Page-level text extractions
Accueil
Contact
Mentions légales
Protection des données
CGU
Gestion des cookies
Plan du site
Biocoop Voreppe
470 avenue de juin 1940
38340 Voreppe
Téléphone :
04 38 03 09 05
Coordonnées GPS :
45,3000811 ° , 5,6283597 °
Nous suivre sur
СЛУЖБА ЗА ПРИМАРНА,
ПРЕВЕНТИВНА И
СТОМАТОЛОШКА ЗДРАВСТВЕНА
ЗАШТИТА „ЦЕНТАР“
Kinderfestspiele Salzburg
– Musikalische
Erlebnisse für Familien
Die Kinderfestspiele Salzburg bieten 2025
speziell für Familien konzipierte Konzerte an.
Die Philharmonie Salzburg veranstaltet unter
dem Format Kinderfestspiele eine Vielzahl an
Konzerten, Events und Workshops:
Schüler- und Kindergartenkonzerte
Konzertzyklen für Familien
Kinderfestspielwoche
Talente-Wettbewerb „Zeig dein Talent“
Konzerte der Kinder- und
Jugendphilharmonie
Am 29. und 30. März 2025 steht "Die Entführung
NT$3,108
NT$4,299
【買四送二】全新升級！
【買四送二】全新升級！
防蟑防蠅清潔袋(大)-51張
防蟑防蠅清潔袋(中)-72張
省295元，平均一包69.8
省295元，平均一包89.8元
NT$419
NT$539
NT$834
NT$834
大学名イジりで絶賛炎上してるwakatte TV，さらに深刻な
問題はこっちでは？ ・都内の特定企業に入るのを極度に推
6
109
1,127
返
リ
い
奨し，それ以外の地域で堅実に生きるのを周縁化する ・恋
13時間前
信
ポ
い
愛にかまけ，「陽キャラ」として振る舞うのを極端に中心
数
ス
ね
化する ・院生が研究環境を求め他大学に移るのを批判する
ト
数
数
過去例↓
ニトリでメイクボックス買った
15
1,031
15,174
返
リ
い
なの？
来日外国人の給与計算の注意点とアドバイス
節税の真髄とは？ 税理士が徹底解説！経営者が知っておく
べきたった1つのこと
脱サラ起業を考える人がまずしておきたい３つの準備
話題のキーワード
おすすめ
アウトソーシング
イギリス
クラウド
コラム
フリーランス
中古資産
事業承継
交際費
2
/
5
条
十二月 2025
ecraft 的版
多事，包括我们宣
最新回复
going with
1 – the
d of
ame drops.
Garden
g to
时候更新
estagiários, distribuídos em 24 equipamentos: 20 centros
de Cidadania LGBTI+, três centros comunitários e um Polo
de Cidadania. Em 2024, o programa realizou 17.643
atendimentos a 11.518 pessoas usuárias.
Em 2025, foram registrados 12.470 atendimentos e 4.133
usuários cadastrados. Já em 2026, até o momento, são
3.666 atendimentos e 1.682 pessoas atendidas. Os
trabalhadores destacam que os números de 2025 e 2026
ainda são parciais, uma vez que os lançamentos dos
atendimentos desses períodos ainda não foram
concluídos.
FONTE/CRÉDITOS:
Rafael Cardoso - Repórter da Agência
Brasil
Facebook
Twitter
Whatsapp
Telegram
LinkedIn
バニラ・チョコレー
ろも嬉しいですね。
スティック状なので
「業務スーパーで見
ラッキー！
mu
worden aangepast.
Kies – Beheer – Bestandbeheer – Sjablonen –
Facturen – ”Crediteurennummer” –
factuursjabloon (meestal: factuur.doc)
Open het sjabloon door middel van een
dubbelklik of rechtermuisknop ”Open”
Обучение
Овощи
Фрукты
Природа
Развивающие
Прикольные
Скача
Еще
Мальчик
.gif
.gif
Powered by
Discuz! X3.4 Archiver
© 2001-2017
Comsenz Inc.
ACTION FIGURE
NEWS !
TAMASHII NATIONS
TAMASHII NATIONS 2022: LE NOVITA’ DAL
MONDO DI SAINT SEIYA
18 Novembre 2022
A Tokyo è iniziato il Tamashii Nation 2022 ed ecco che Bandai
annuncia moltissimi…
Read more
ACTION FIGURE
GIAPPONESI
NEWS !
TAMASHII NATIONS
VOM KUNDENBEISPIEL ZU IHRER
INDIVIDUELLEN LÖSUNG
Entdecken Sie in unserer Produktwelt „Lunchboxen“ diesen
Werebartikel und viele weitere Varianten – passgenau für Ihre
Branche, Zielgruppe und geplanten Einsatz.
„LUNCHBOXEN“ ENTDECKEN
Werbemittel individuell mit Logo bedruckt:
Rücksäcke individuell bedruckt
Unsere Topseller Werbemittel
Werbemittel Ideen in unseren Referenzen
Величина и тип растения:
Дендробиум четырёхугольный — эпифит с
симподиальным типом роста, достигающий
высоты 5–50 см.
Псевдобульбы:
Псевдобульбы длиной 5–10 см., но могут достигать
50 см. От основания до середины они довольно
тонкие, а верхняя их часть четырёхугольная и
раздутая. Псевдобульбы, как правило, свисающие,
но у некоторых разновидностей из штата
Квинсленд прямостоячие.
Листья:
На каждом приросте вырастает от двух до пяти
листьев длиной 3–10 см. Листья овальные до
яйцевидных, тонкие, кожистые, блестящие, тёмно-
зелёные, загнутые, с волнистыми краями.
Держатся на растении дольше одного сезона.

• What you have to do:
Find "тонкие" in the preceding records. Copy each line that holds it.

• Finished exercise:
тонкие, а верхняя их часть четырёхугольная и
яйцевидных, тонкие, кожистые, блестящие, тёмно-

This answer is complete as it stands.